I've been busy with meatspace lately, so I don't remember if I've said something about this before, but I figure it's worth drilling home. In science, most people understandably focus on how theories are supposed to predict and explain the facts that we observe. I, however, feel the need to point out the opposite side of that: A theory also needs to explain why certain things are not seen. It's been said that "a theory that can explain anything explains nothing," and it's my intention to give the reason for that saying.
Let's use the familiar comparison between evolution and Creationism. Evolution has constraints: A generation can only build on or modify what it inherited from its ancestors. Evolution tells us that Crocoducks are absurdly unlikely: Birds evolved from bipedal dinosaurs, a different branch of the tree of life from crocodiles. A Crocoduck would be analogous to (but much more extreme than) a couple siring a distant cousin's child. For that reason, the discovery of a Crocoduck (barring origin by mad science) would completely dismantle everything we know about genetics and evolution.
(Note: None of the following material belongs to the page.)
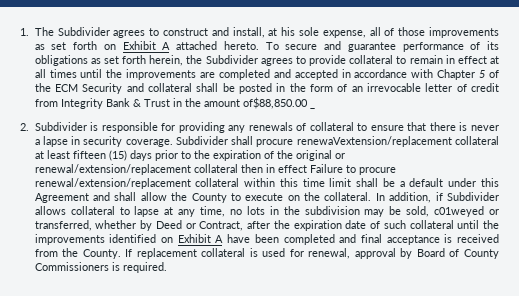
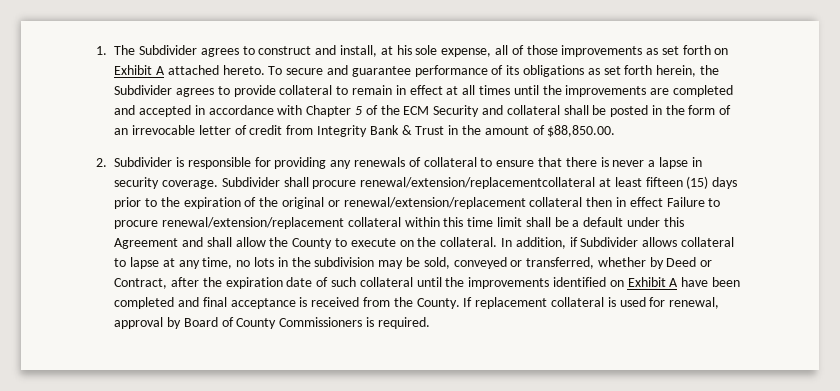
[242,97,315,109] of$88,850.00 _ -> [532,125,616,137] of $88,850.00.
[296,136,499,147] renewaVextension/replacement collateral -> [360,177,596,189] renewal/extension/replacementcollateral
[434,206,485,217] c01weyed -> [453,257,507,269] conveyed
Creationism, however, can perfectly explain a Crocoduck: God can do whatever he wants, and for some incomprehensible reason was in the mood to slap two very different species together. There is no mechanism of action to limit what God's tools can do. Thus the Crocoduck is explained by Creationism.
Of course, the problem this presents for Creationism is that there are no Crocoducks. There are no lion-eagle hybrids with a six limb body plan. There are no cloven-hooved horses with spiral horns or lion tails. Creationism is useless because it can be used to predict anything, including all the things that will never happen. Creationists have no method for sorting out true predictions from the infinity of fantasy predictions. They can only point out certain "predictions" after the fact has been observed. That, in a nutshell, is why Creationism's unfalsifiability makes it useless.
Often, I call Creationism "The Random Theory of Randomness." If you think in terms of a dice experiment, I think it's quite apt: If you roll a die a million times and get all sixes, it's perfectly reasonable to think the die is weighted in a manner to come up six. That theory has a comparatively narrow set of predictions: If you keep rolling the die, you will get mostly sixes. The theory of randomness, that the die roll just happened to come up all sixes by chance alone, predicts any outcome pretty much equally.
If you rolled the die some more and get a roughly equal tally of all six numbers, that would cast heavy doubt about the die being weighted. If you continued to roll sixes, it would support the weighting theory, but the randomness advocates could just as readily claim that it's possible random chance still favors sixes. Of course, I would think any reasonable person would bank on the weighting theory.
6 comments:
I hadn't thought of Crocoducks that way before.
Show me the Crocoducks!
And, please, creationists, don't show up extolling the platypus as an example of a crocoduck. It's NOT a beaver and a duck smushed together. Even a cursory examination of an actual platypus would show you that.
Thanks for this astute post. I've always found the Creationist argument of "Why are there no crocoducks" to be very ironic. It seems to be a much better argument against creationism than for it. If we accept that there is a Creator, then we can clearly see he freely reuses essentially identical parts across species. But why is this reuse limited to species that are highly similar in many other features? Why recreate a platypus bill from scratch with different materials when you have already created a duck bill? Why aren't there any crocoducks?
And it's part of the reason why irreducible complexity itself falls apart - even if you can construct an argument that the flagellar motor is irreducibly complex, it's not as though there's one design. There's dozens - hundreds. So, God decided to personally handcraft all these different designs, none of which are especially efficient, metabolically?
Something to add to BKsea's point: I would think that if Creationism were true and the "common features, common designer" line they tout were also true, the world would be more like one from Spore, where any creature, no matter how distant (in terms of lineage, time, or physical space) could have an identical feature with any other. In Spore, you could easily make a wolf with hooves by borrowing from a completely different creature's DNA.
Evolution can't do that. To get a hooved wolf, they'd have to evolve their own way of growing hooves, and that would result in a new, distinctive method and structure instead of a flat or even modified copy like a designer might be expected to do.
Heh. Just finished statting out the leucrocotta (canine-like critter with plates instead of teeth and hooved feet) and writing its ecology, which involved some pretty radical evolution.
If the world of life is designedat all, then it isn't by someone reaching into their toolbox and pulling out parts, it's a watchmaker who set the machine in motion and who, I think, is as fascinated by how the cogs have elected to spin as we are.